In our popular imagination of U.S. politics, few represent the underbelly of Washington better than the lobbyist. Confined to the steakhouses or cigar-filled back rooms of Capitol Hill, lobbyists wield their power, money, and influence to undermine the American people in favor of special interests. Right?
But lobbying also serves an essential, less-nefarious function: providing policymakers with the information they don’t have the time or expertise to gather on their own. For policy-engaged academics, learning some simple “lobbying” practices can help get your research in front of the right eyes.
Lobbying and advocacy have two distinct legal definitions which are important to know. Here, I am combining the two to mean targeted engagement with policymakers on issues or legislation. If you have questions about whether you’re engaging in formal lobbying and if it’s permissible in your situation, talk to your employer’s legal counsel.
With that said, every time a constituent calls or emails their representatives, or an academic Tweets the policy implications of their new research, they are engaging in a form of lobbying. It is how we, as envisioned in the First Amendment, “petition the government.” Unfortunately, most people without deep connections—or deep pockets—can only do surface-level engagement to minimal effect.
For the past several years, I’ve helped economists and social scientists translate academic evidence for policy conversations on inequality.
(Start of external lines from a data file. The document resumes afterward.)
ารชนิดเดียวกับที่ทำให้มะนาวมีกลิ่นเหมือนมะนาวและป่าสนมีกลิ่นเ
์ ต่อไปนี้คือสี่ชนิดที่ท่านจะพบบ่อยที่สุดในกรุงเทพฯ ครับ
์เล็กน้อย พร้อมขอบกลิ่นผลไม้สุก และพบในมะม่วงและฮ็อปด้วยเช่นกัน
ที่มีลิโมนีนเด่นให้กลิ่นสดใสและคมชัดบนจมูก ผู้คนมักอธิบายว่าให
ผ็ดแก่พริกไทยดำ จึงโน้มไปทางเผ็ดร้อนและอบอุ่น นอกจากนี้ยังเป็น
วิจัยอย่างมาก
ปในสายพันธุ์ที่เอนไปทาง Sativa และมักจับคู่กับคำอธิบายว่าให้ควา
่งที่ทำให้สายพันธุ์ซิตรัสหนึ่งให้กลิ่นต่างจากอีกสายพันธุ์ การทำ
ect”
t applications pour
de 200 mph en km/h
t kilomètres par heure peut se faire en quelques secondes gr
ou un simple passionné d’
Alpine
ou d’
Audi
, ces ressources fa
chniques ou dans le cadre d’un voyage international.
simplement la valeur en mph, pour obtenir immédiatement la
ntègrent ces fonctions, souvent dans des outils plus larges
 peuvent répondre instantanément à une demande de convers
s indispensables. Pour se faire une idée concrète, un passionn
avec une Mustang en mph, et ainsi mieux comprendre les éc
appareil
I’ve learned that raw evidence alone, when packaged incorrectly, has limited impact in policy debates. Send Congressional staffers your latest research and it will likely languish in inbox purgatory. Policymakers don’t want more articles and reports to add to their ever-growing reading lists. What they want is your help doing their job.
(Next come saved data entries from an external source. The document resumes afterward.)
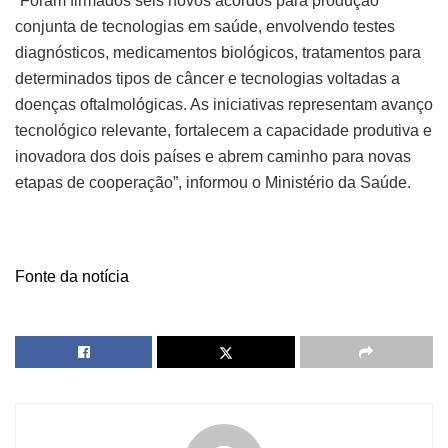
“Foram firmados seis novos acordos para produção
conjunta de tecnologias em saúde, envolvendo testes
diagnósticos, medicamentos biológicos, tratamentos para
determinados tipos de câncer e tecnologias voltadas a
doenças oftalmológicas. As iniciativas representam avanço
tecnológico relevante, fortalecem a capacidade produtiva e
inovadora dos dois países e abrem caminho para novas
etapas de cooperação”, informou o Ministério da Saúde.
Fonte da notícia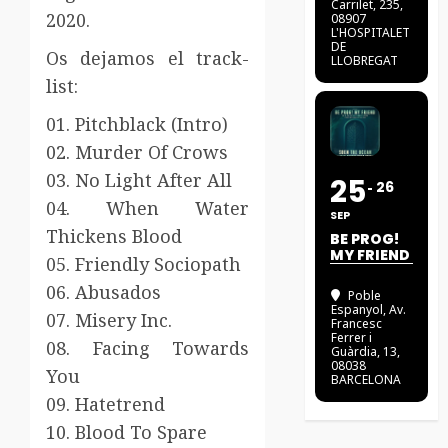
Carrilet, 235,
2020.
08907
L'HOSPITALET
DE
Os dejamos el track-
LLOBREGAT
list:
01. Pitchblack (Intro)
02. Murder Of Crows
03. No Light After All
25
26
04. When Water
SEP
Thickens Blood
BE PROG!
MY FRIEND
05. Friendly Sociopath
06. Abusados
Poble
Espanyol
, Av.
07. Misery Inc.
Francesc
Ferrer i
08. Facing Towards
Guàrdia, 13,
08038
You
BARCELONA
09. Hatetrend
10. Blood To Spare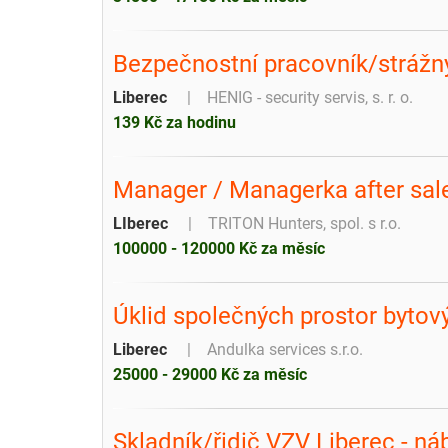
Bezpečnostní pracovník/strážný
Liberec
HENIG - security servis, s. r. o.
139 Kč za hodinu
Manager / Managerka after sales
LIberec
TRITON Hunters, spol. s r.o.
100000 - 120000 Kč za měsíc
Úklid společných prostor byto
Liberec
Andulka services s.r.o.
25000 - 29000 Kč za měsíc
Skladník/řidič VZV Liberec - n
Knowing what that job looks like day-to-day and anticipating policymakers’ needs at a given time is one key to successful advocacy. Consider a senior congressional staffer for the House Education Committee who has just been notified of a hearing the following week on academic freedom. They may have their own personal feelings or long-term policy goals on this topic, but, more likely, it’s one of many issues they cover and know a little about. In this moment, they have an immediate—and relatable—task in front of them: ensuring their bosses look good on the day of the hearing.
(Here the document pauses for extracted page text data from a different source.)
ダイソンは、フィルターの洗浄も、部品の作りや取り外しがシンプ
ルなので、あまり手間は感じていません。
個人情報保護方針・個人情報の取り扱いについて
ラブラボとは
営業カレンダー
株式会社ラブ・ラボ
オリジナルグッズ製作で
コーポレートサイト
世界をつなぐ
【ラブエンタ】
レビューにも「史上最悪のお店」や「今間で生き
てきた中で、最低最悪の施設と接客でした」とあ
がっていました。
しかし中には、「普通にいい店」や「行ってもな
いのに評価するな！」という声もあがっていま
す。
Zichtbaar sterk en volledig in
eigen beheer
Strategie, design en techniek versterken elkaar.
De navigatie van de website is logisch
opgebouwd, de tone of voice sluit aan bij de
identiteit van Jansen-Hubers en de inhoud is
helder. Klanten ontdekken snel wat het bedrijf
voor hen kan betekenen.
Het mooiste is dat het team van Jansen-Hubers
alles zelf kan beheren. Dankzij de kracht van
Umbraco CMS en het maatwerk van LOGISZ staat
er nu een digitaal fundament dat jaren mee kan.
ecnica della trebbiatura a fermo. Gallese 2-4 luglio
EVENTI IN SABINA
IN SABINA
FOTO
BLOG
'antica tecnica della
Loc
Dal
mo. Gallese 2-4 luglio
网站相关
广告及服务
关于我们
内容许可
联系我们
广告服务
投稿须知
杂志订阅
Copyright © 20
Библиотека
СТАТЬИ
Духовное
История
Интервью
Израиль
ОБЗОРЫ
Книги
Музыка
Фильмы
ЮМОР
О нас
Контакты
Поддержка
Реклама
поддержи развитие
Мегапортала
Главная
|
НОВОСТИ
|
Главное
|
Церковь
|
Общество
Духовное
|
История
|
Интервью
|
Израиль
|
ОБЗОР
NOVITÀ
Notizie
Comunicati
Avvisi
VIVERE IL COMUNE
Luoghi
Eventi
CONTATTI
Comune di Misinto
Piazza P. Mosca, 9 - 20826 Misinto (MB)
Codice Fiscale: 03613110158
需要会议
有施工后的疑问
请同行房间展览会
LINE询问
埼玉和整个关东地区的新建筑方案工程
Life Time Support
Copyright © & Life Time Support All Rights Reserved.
In prepping for these hearings, a senior staffer needs to find witnesses, write opening statements, draft questions that the Congressmembers can ask, and produce a briefing memo for their party. In most cases, they are cramming years of knowledge on a topic into a few days of work. This is where you can help.
Instead of sending a staffer your full research article, provide the most intriguing points—in bullet point form—signaling how they may be useful for opening speeches based on your knowledge of the current policy context. Offer up some sample questions that your research raises for witnesses—you’ll know based on the issue whether they’re looking for a few softballs or something harder hitting. Staffers get many emails like this when a hearing or markup is announced, so your messages will be expected.
The more you can help them do their job—and look good to their bosses—the more likely they are to remember your name, read your emails, and use your information. They may even think of you next time they need an expert witness.
Of course, you most likely won’t hear anything from them—at least right away. This is a relationship game, and forming those relationships, or even figuring out who to contact, can take time. The SPSSI Central Office is here to assist. If you see an upcoming opportunity to be helpful, let us know, and we’d be happy to try and make those connections. Policymakers may not know thousands of academics by name, but the more they recognize SPSSI in their inboxes, the more they will come to trust the evidence and analysis our members can provide.